## TASK PROMPT
Return exactly the lines from the "left_click(220, 64)" line through the last line of the entries below. Include no pictures.

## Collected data
*-*-*
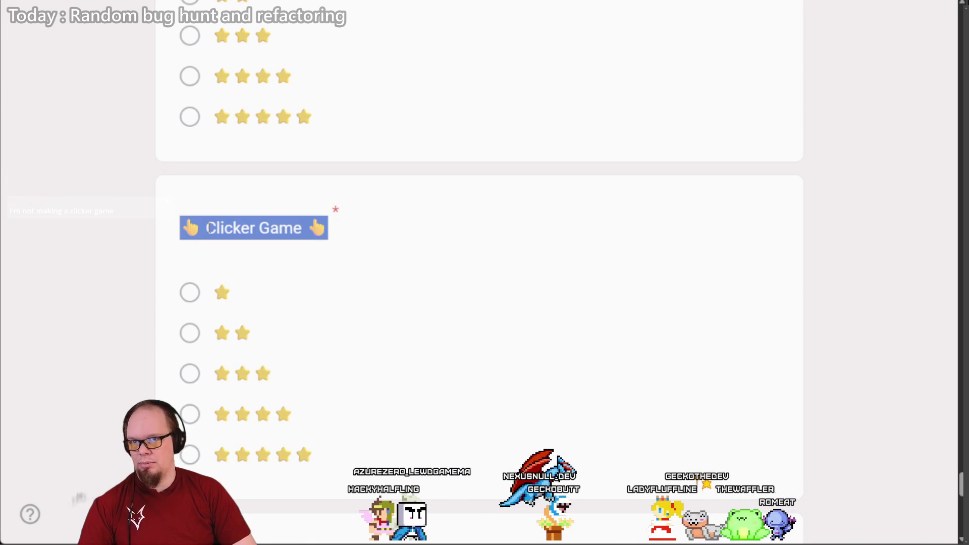
left_click(209, 228)
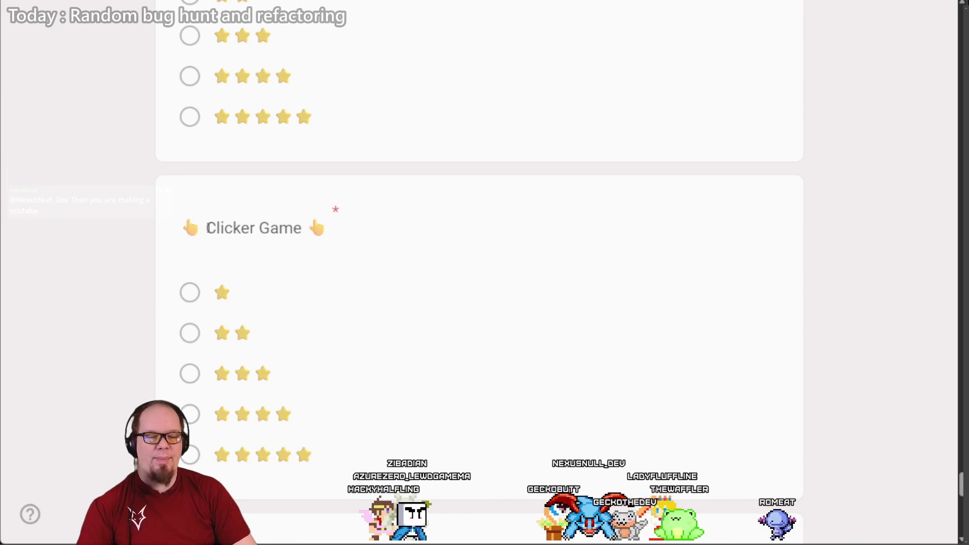
triple_click(209, 228)
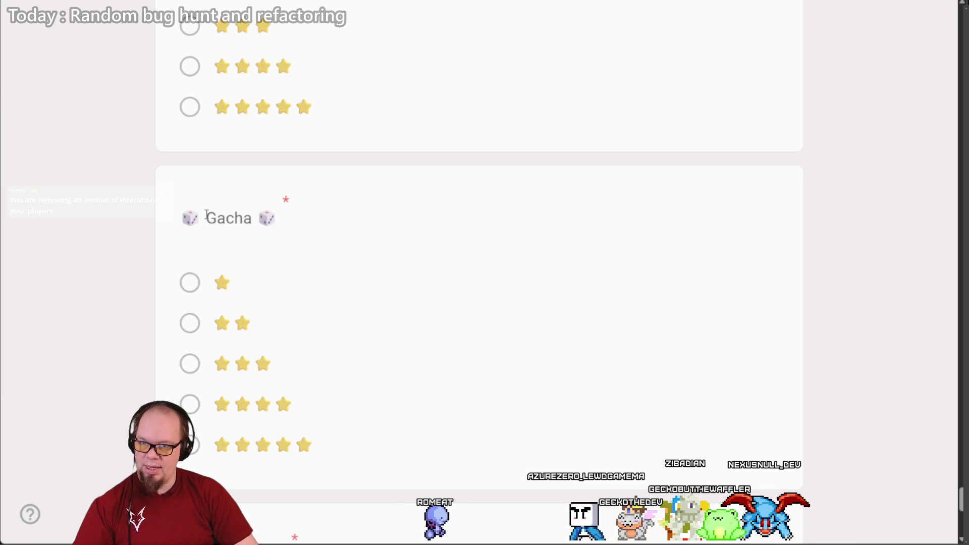
triple_click(209, 218)
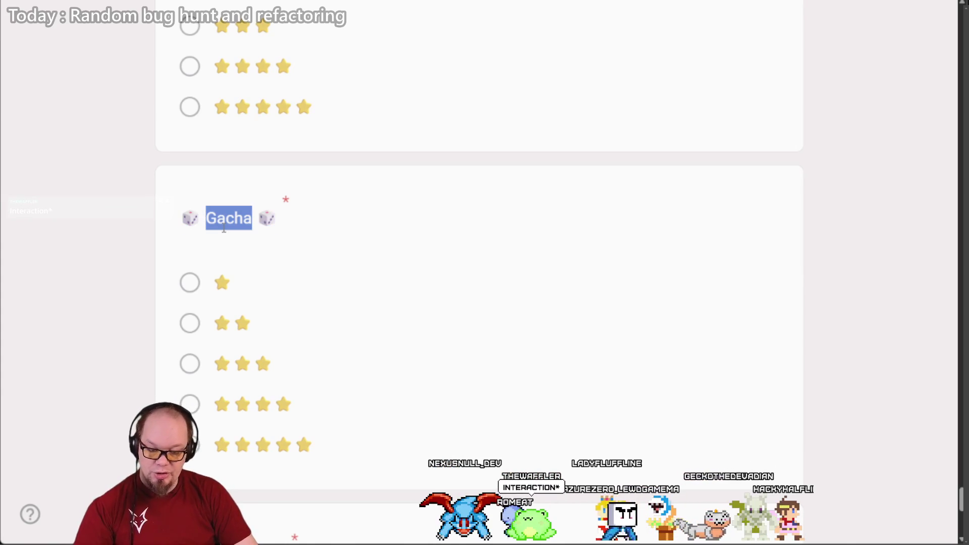
key("ctrl+shift+n")
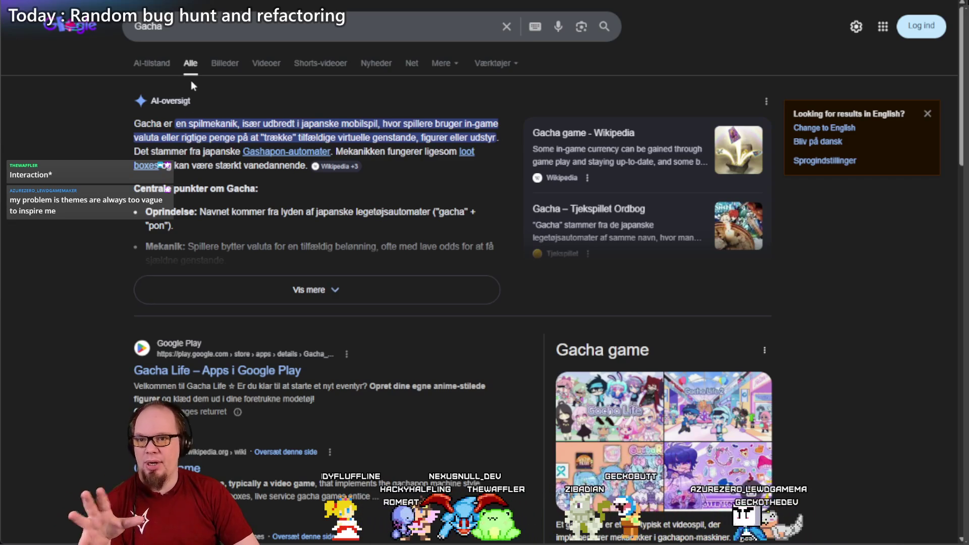
Step: Browse the Google image results for Gacha
left_click(220, 64)
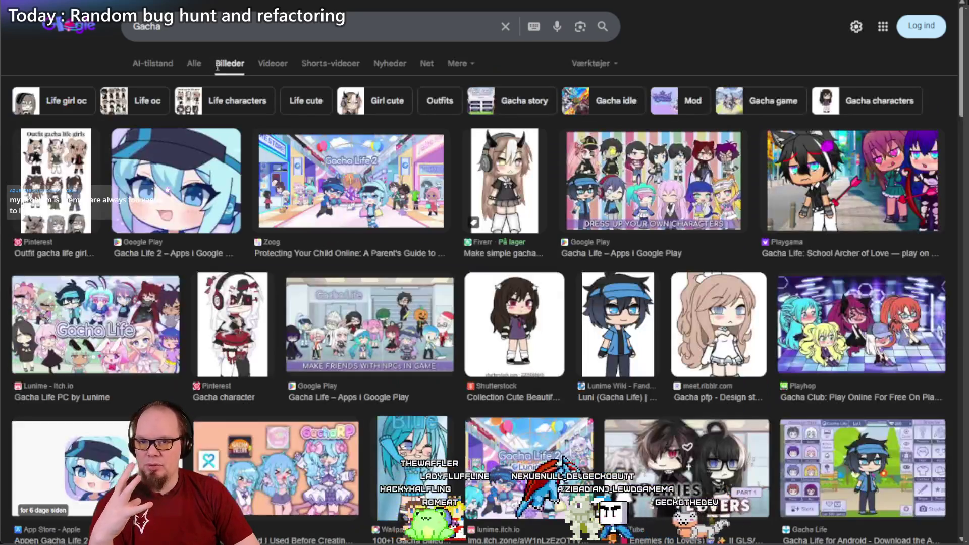
left_click(191, 64)
left_click(229, 63)
scroll(243, 172, "down", 7)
*-*-*
## RESPONSE TO THE TASK
left_click(220, 64)
left_click(191, 64)
left_click(229, 63)
scroll(243, 172, "down", 7)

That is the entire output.